• DIRECTIVE:
List the lines of the records below as a numbered list, skipping any blank lines and leaving out the pictures.

• DATA PROVIDED:
---
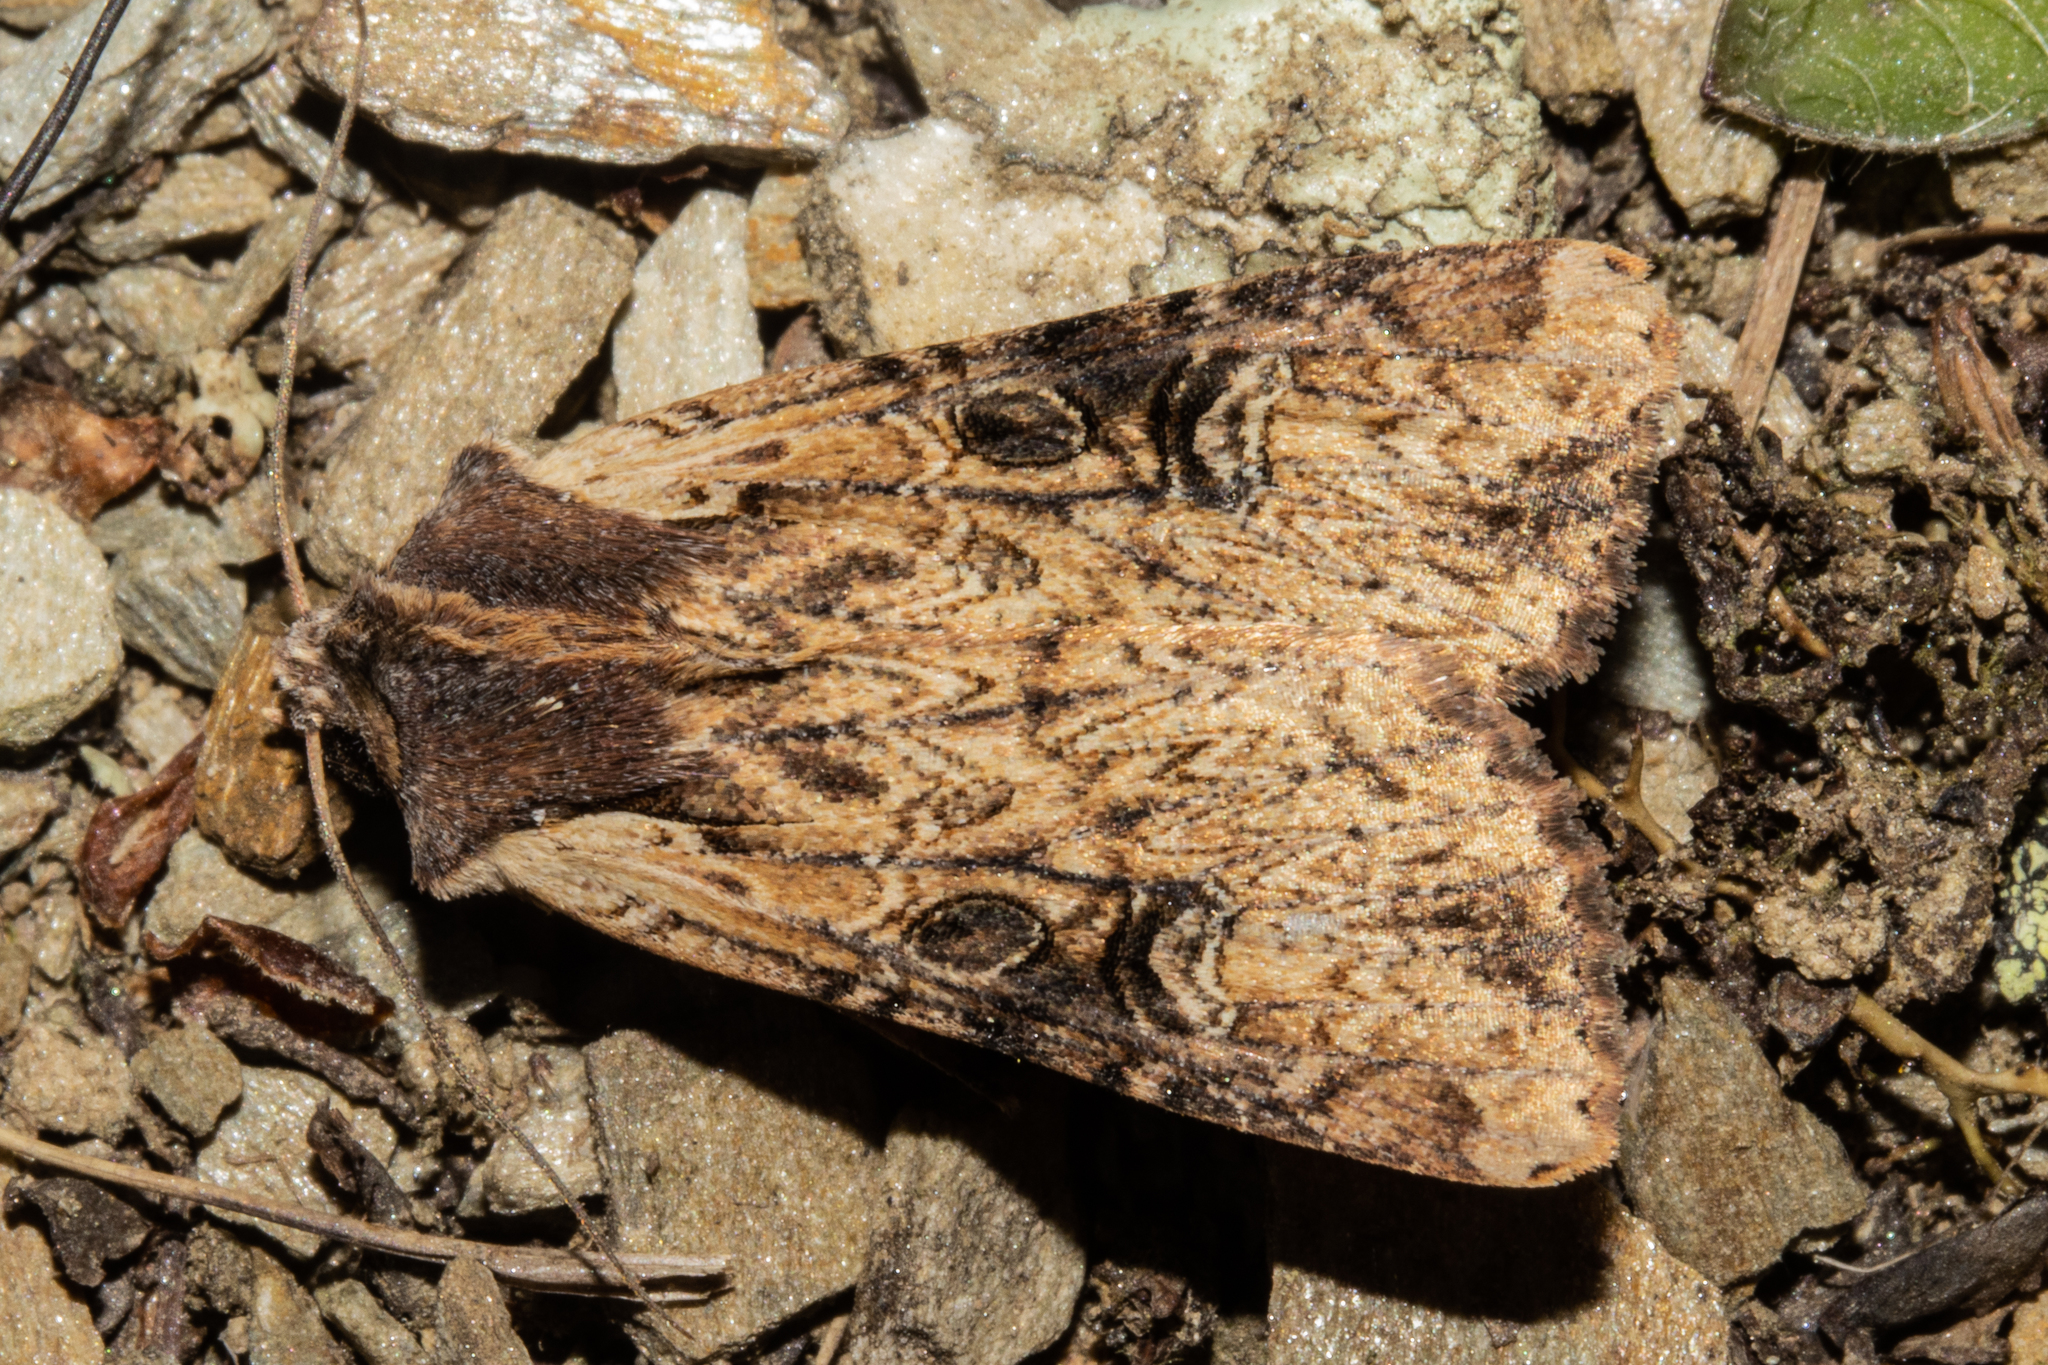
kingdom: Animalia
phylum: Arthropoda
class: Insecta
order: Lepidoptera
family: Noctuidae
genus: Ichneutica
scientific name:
---
• THE SOLUTION:
1. kingdom: Animalia
2. phylum: Arthropoda
3. class: Insecta
4. order: Lepidoptera
5. family: Noctuidae
6. genus: Ichneutica
7. scientific name:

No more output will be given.